Opinion
March 24, 1997.
Appeal by the defendant from a judgment of the County Court, Suffolk County (Tisch, J.), rendered January 25, 1995, convicting him of murder in the second degree, robbery in the first degree (two counts) and unauthorized use of a motor vehicle, upon a jury verdict, and imposing sentence. The appeal brings up for review the denial, after a hearing, of that branch of the defendant's omnibus motion which was to suppress his written and videotaped statements made to law enforcement authorities.
Before: Sullivan, J. P., Santucci, Friedmann and McGinity, JJ.

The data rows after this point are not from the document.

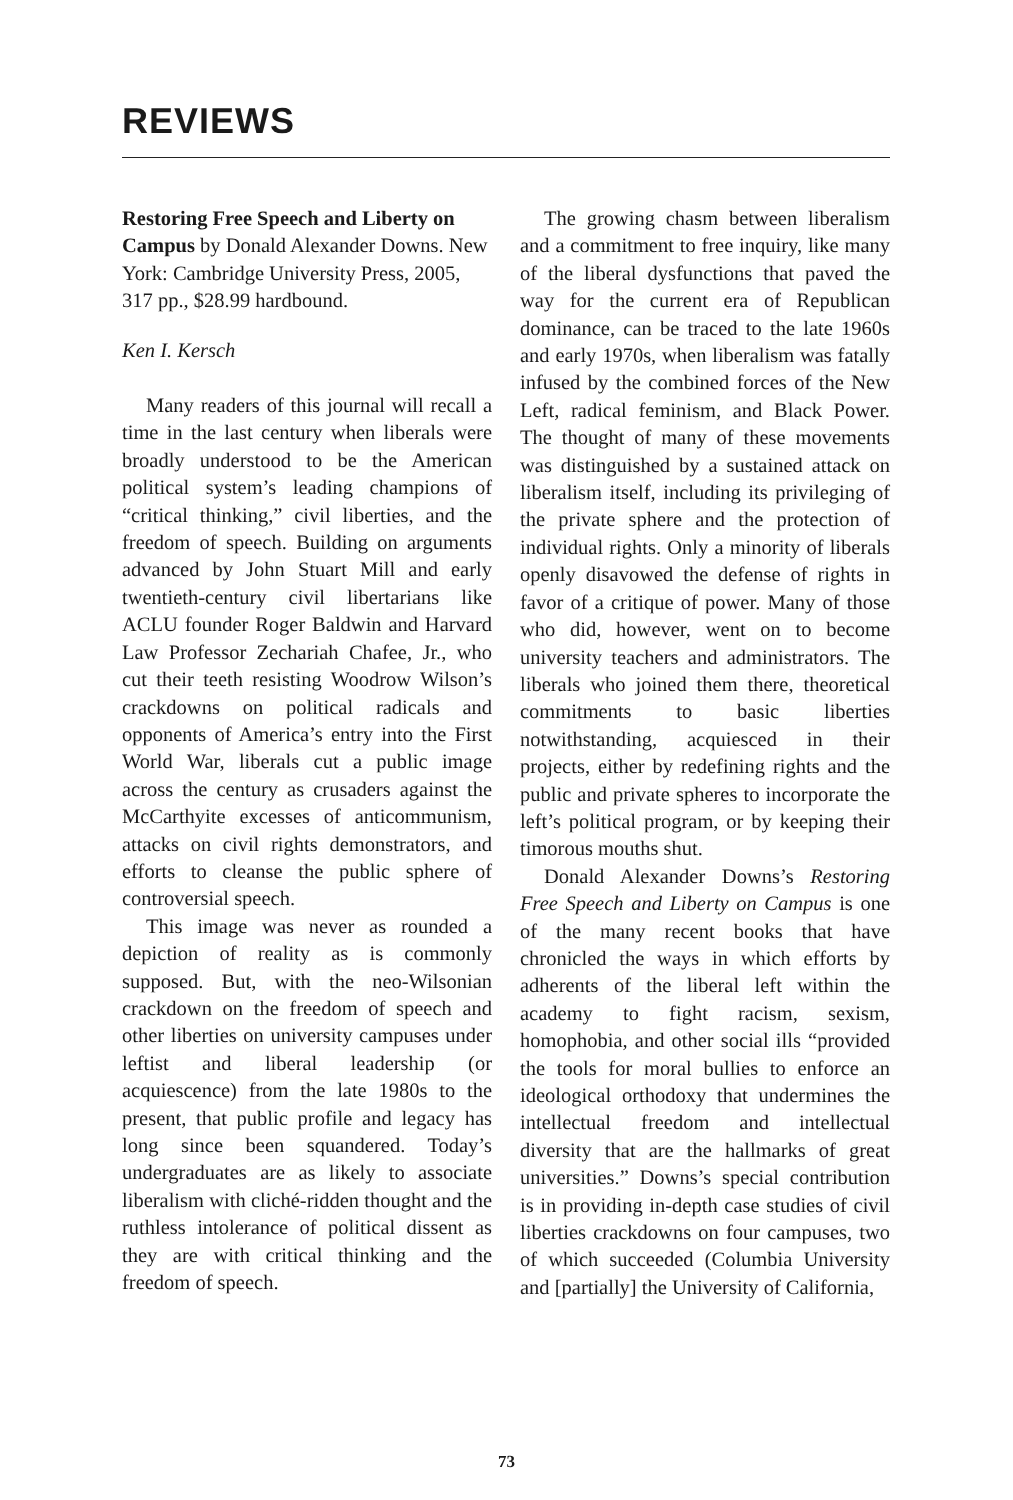REVIEWS
Restoring Free Speech and Liberty on Campus by Donald Alexander Downs. New York: Cambridge University Press, 2005, 317 pp., $28.99 hardbound.
Ken I. Kersch
Many readers of this journal will recall a time in the last century when liberals were broadly understood to be the American political system’s leading champions of “critical thinking,” civil liberties, and the freedom of speech. Building on arguments advanced by John Stuart Mill and early twentieth-century civil libertarians like ACLU founder Roger Baldwin and Harvard Law Professor Zechariah Chafee, Jr., who cut their teeth resisting Woodrow Wilson’s crackdowns on political radicals and opponents of America’s entry into the First World War, liberals cut a public image across the century as crusaders against the McCarthyite excesses of anticommunism, attacks on civil rights demonstrators, and efforts to cleanse the public sphere of controversial speech.
This image was never as rounded a depiction of reality as is commonly supposed. But, with the neo-Wilsonian crackdown on the freedom of speech and other liberties on university campuses under leftist and liberal leadership (or acquiescence) from the late 1980s to the present, that public profile and legacy has long since been squandered. Today’s undergraduates are as likely to associate liberalism with cliché-ridden thought and the ruthless intolerance of political dissent as they are with critical thinking and the freedom of speech.
The growing chasm between liberalism and a commitment to free inquiry, like many of the liberal dysfunctions that paved the way for the current era of Republican dominance, can be traced to the late 1960s and early 1970s, when liberalism was fatally infused by the combined forces of the New Left, radical feminism, and Black Power. The thought of many of these movements was distinguished by a sustained attack on liberalism itself, including its privileging of the private sphere and the protection of individual rights. Only a minority of liberals openly disavowed the defense of rights in favor of a critique of power. Many of those who did, however, went on to become university teachers and administrators. The liberals who joined them there, theoretical commitments to basic liberties notwithstanding, acquiesced in their projects, either by redefining rights and the public and private spheres to incorporate the left’s political program, or by keeping their timorous mouths shut.
Donald Alexander Downs’s Restoring Free Speech and Liberty on Campus is one of the many recent books that have chronicled the ways in which efforts by adherents of the liberal left within the academy to fight racism, sexism, homophobia, and other social ills “provided the tools for moral bullies to enforce an ideological orthodoxy that undermines the intellectual freedom and intellectual diversity that are the hallmarks of great universities.” Downs’s special contribution is in providing in-depth case studies of civil liberties crackdowns on four campuses, two of which succeeded (Columbia University and [partially] the University of California,
73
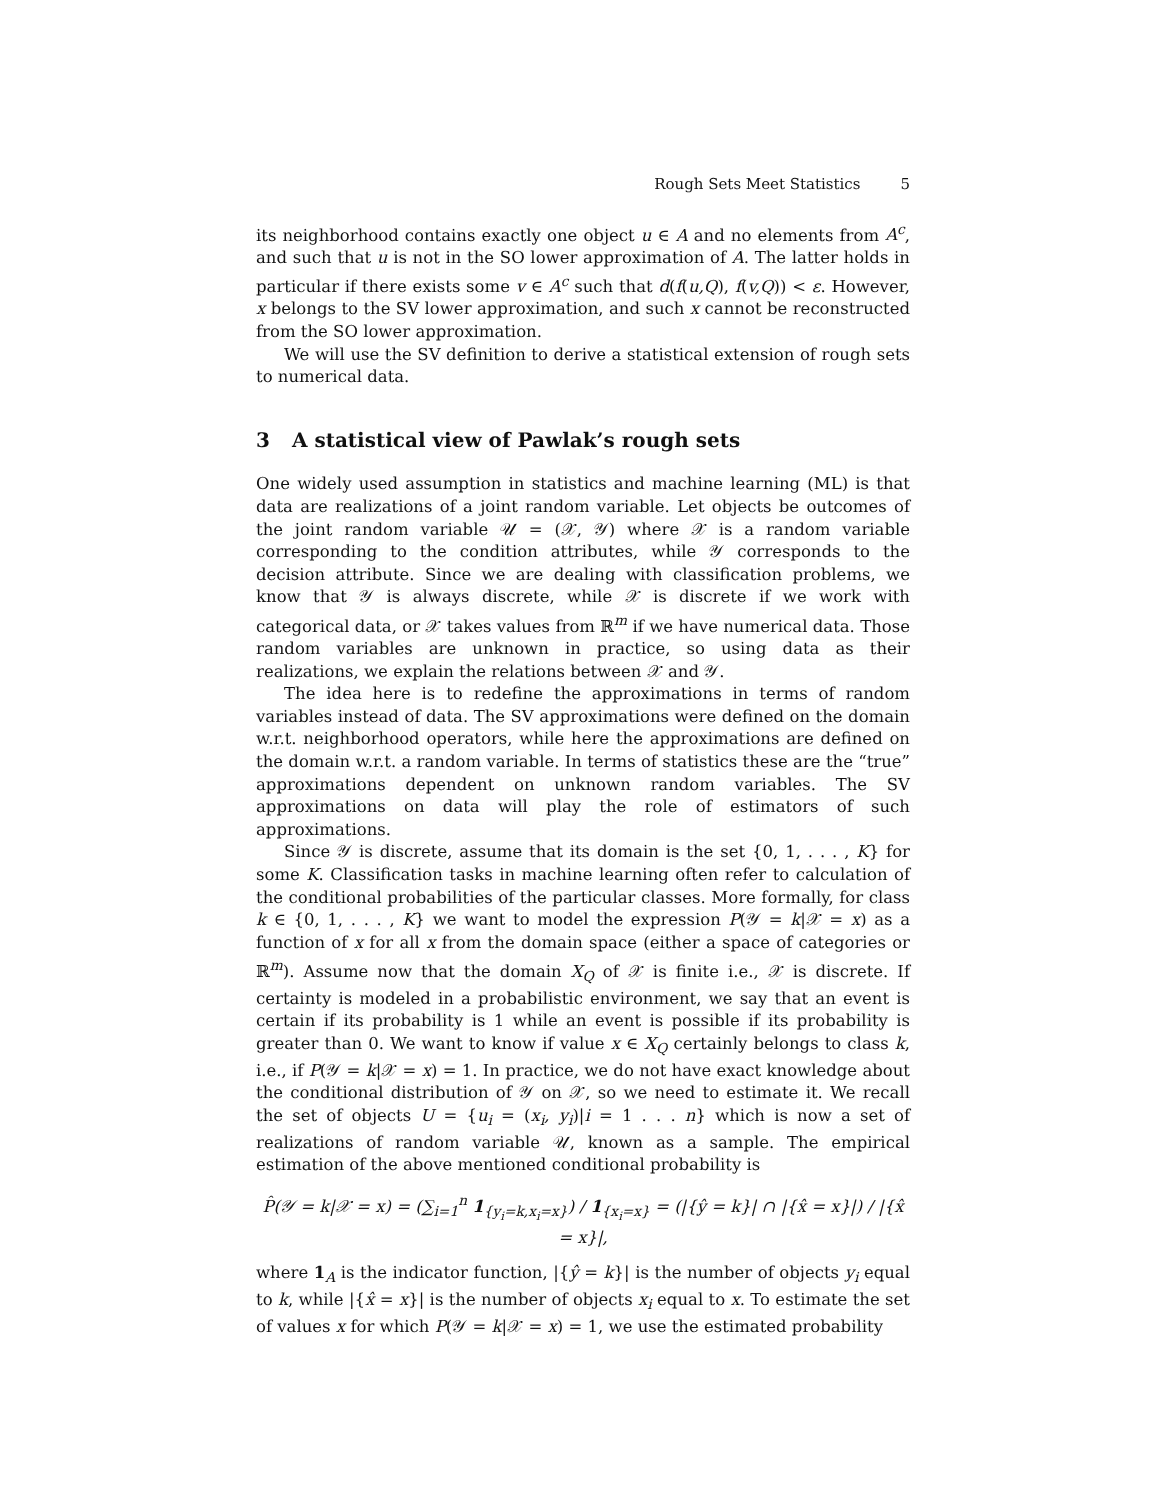Rough Sets Meet Statistics 5
its neighborhood contains exactly one object u ∈ A and no elements from A<sup>c</sup>, and such that u is not in the SO lower approximation of A. The latter holds in particular if there exists some v ∈ A<sup>c</sup> such that d(f(u,Q), f(v,Q)) < ε. However, x belongs to the SV lower approximation, and such x cannot be reconstructed from the SO lower approximation.
We will use the SV definition to derive a statistical extension of rough sets to numerical data.
3 A statistical view of Pawlak’s rough sets
One widely used assumption in statistics and machine learning (ML) is that data are realizations of a joint random variable. Let objects be outcomes of the joint random variable 𝒰 = (𝒳, 𝒴) where 𝒳 is a random variable corresponding to the condition attributes, while 𝒴 corresponds to the decision attribute. Since we are dealing with classification problems, we know that 𝒴 is always discrete, while 𝒳 is discrete if we work with categorical data, or 𝒳 takes values from ℝ<sup>m</sup> if we have numerical data. Those random variables are unknown in practice, so using data as their realizations, we explain the relations between 𝒳 and 𝒴.
The idea here is to redefine the approximations in terms of random variables instead of data. The SV approximations were defined on the domain w.r.t. neighborhood operators, while here the approximations are defined on the domain w.r.t. a random variable. In terms of statistics these are the “true” approximations dependent on unknown random variables. The SV approximations on data will play the role of estimators of such approximations.
Since 𝒴 is discrete, assume that its domain is the set {0, 1, . . . , K} for some K. Classification tasks in machine learning often refer to calculation of the conditional probabilities of the particular classes. More formally, for class k ∈ {0, 1, . . . , K} we want to model the expression P(𝒴 = k|𝒳 = x) as a function of x for all x from the domain space (either a space of categories or ℝ<sup>m</sup>). Assume now that the domain X<sub>Q</sub> of 𝒳 is finite i.e., 𝒳 is discrete. If certainty is modeled in a probabilistic environment, we say that an event is certain if its probability is 1 while an event is possible if its probability is greater than 0. We want to know if value x ∈ X<sub>Q</sub> certainly belongs to class k, i.e., if P(𝒴 = k|𝒳 = x) = 1. In practice, we do not have exact knowledge about the conditional distribution of 𝒴 on 𝒳, so we need to estimate it. We recall the set of objects U = {u<sub>i</sub> = (x<sub>i</sub>, y<sub>i</sub>)|i = 1 . . . n} which is now a set of realizations of random variable 𝒰, known as a sample. The empirical estimation of the above mentioned conditional probability is
P̂(𝒴 = k|𝒳 = x) = (∑<sub>i=1</sub><sup>n</sup> 1<sub>{y<sub>i</sub>=k,x<sub>i</sub>=x}</sub>) / 1<sub>{x<sub>i</sub>=x}</sub> = (|{ŷ = k}| ∩ |{x̂ = x}|) / |{x̂ = x}|,
where 1<sub>A</sub> is the indicator function, |{ŷ = k}| is the number of objects y<sub>i</sub> equal to k, while |{x̂ = x}| is the number of objects x<sub>i</sub> equal to x. To estimate the set of values x for which P(𝒴 = k|𝒳 = x) = 1, we use the estimated probability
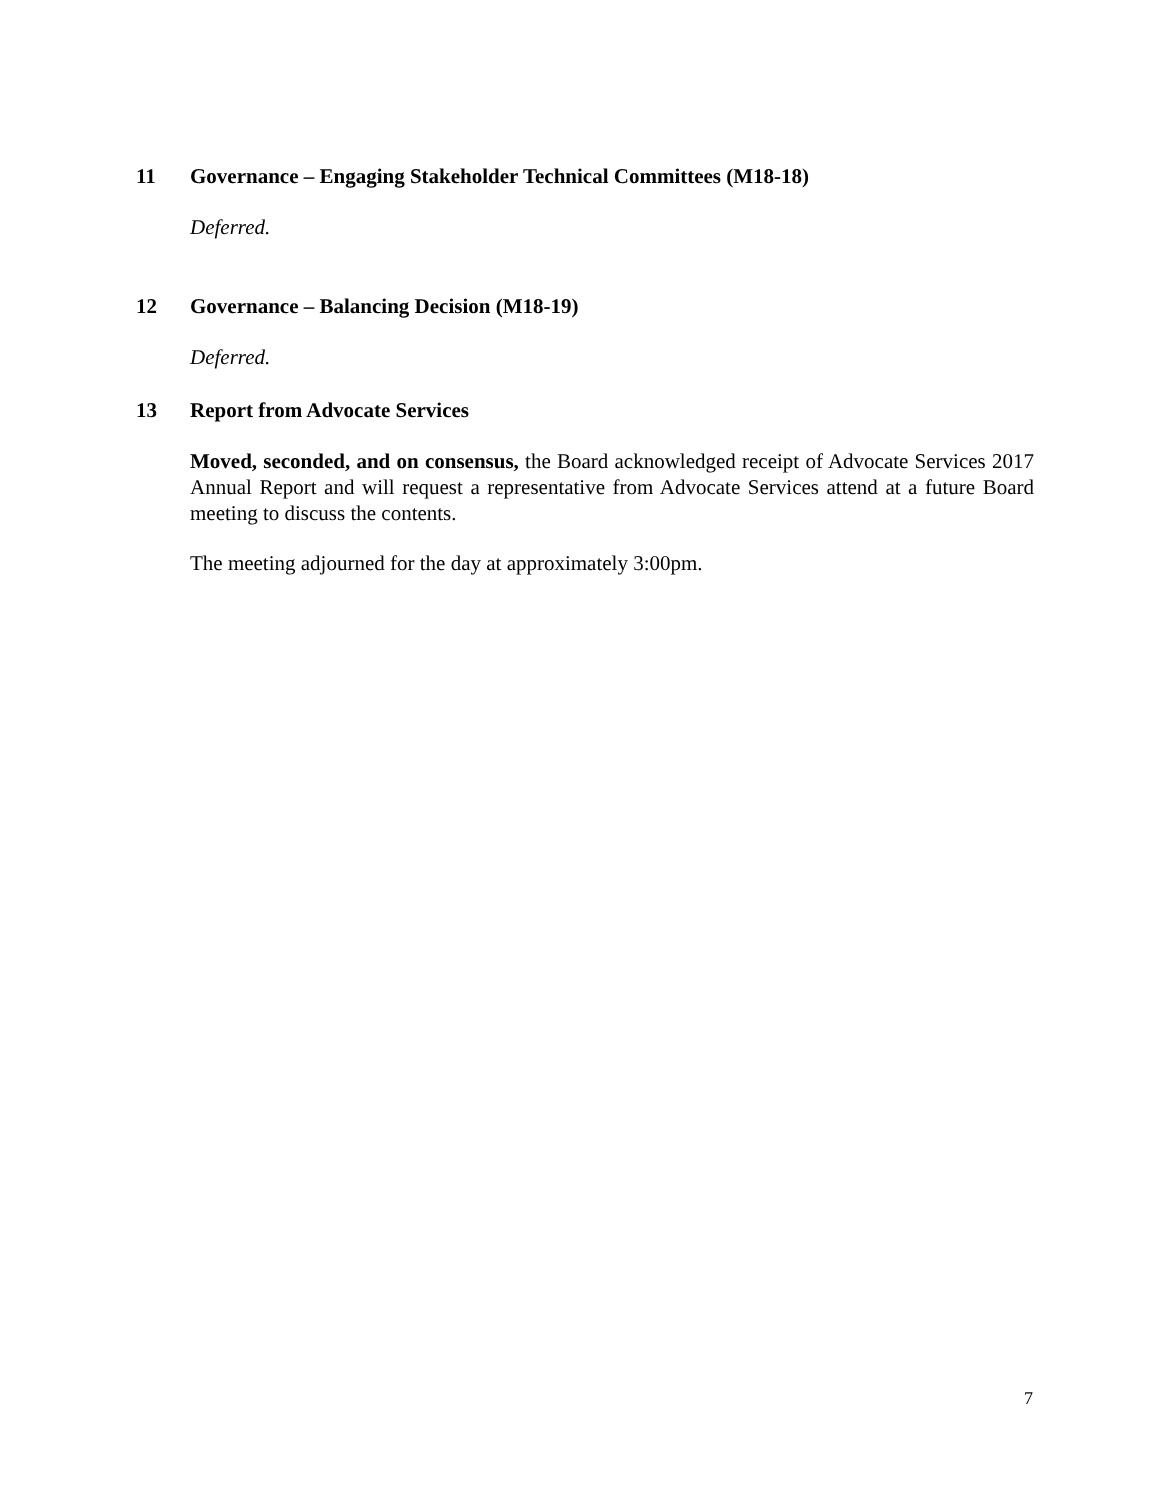11 Governance – Engaging Stakeholder Technical Committees (M18-18)
Deferred.
12 Governance – Balancing Decision (M18-19)
Deferred.
13 Report from Advocate Services
Moved, seconded, and on consensus, the Board acknowledged receipt of Advocate Services 2017 Annual Report and will request a representative from Advocate Services attend at a future Board meeting to discuss the contents.
The meeting adjourned for the day at approximately 3:00pm.
7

Ordered that the judgment is affirmed.
Contrary to the defendant's contention, the hearing court correctly determined that his several written and videotaped statements to law enforcement authorities were not tainted by an arrest effected without probable cause ( see, People v Rosario, 78 NY2d 583, cert denied 502 US 1109; People v Hill, 212 AD2d 632; People v Mitchell, 170 AD2d 542; People v Green, 157 AD2d 745; CPL 2.10; 140.25 [1] [b]), nor were they involuntarily made ( see, People v Huntley, 15 NY2d 72; People v Springer, 221 AD2d 386; People v Hill, supra). Therefore, the statements were properly received into evidence at trial.
Similarly without merit is the defendant's claim that the County Court of Suffolk County lacked the geographical jurisdiction to hear those counts of the indictment involving a robbery and the defendant's unauthorized use of a vehicle in Nassau County. The defendant's theft of the vehicle in Nassau for the purpose of committing a robbery in Suffolk was clearly calculated to have a "particular effect" on the latter county (CPL 20.10; 20.40 [2] [c]; Matter of Steingut v Gold, 42 NY2d 311). Furthermore, the larceny of the car in Nassau continued into Suffolk and "it has long been held that one who steals property in one county and transports it into another can be prosecuted in either county" ( People v Danielson, 184 AD2d 723, 724).
The defendant's remaining contentions are without merit.